## Data for this task
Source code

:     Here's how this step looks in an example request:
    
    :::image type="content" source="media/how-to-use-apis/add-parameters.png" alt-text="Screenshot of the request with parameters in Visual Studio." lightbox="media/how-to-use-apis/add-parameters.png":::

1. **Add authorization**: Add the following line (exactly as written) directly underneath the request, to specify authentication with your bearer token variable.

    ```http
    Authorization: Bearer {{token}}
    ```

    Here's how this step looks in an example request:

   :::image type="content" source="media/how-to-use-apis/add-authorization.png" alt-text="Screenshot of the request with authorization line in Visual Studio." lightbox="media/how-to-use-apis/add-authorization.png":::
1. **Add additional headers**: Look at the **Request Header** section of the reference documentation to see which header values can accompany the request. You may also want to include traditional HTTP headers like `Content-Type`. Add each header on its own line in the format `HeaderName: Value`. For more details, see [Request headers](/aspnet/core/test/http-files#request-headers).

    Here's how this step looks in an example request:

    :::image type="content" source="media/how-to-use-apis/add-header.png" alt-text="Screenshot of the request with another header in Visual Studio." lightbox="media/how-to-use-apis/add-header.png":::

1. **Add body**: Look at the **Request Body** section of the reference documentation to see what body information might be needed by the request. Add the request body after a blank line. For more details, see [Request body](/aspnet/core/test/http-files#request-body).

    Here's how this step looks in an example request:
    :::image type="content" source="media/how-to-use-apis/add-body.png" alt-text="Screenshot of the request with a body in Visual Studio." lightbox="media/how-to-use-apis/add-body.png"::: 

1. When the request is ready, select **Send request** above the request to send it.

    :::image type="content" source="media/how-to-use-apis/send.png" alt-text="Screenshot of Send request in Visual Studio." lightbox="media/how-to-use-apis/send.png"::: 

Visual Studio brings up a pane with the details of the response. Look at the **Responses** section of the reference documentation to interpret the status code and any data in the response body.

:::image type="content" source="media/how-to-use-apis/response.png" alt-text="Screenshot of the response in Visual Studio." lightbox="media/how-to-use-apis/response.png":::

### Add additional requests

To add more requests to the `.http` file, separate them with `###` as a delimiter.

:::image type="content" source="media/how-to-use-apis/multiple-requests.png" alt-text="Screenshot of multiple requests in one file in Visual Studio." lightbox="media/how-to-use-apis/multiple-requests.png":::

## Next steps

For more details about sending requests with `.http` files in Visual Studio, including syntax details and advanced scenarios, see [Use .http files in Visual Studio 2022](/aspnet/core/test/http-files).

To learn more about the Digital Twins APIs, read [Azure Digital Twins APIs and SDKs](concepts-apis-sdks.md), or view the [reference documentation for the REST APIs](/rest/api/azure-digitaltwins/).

## What is needed
One inclusive range is required: first line of the data through the line containing "request with parameters". Set it down exactly and output nothing else.

## Answer below
Source code

:     Here's how this step looks in an example request:
    
    :::image type="content" source="media/how-to-use-apis/add-parameters.png" alt-text="Screenshot of the request with parameters in Visual Studio." lightbox="media/how-to-use-apis/add-parameters.png":::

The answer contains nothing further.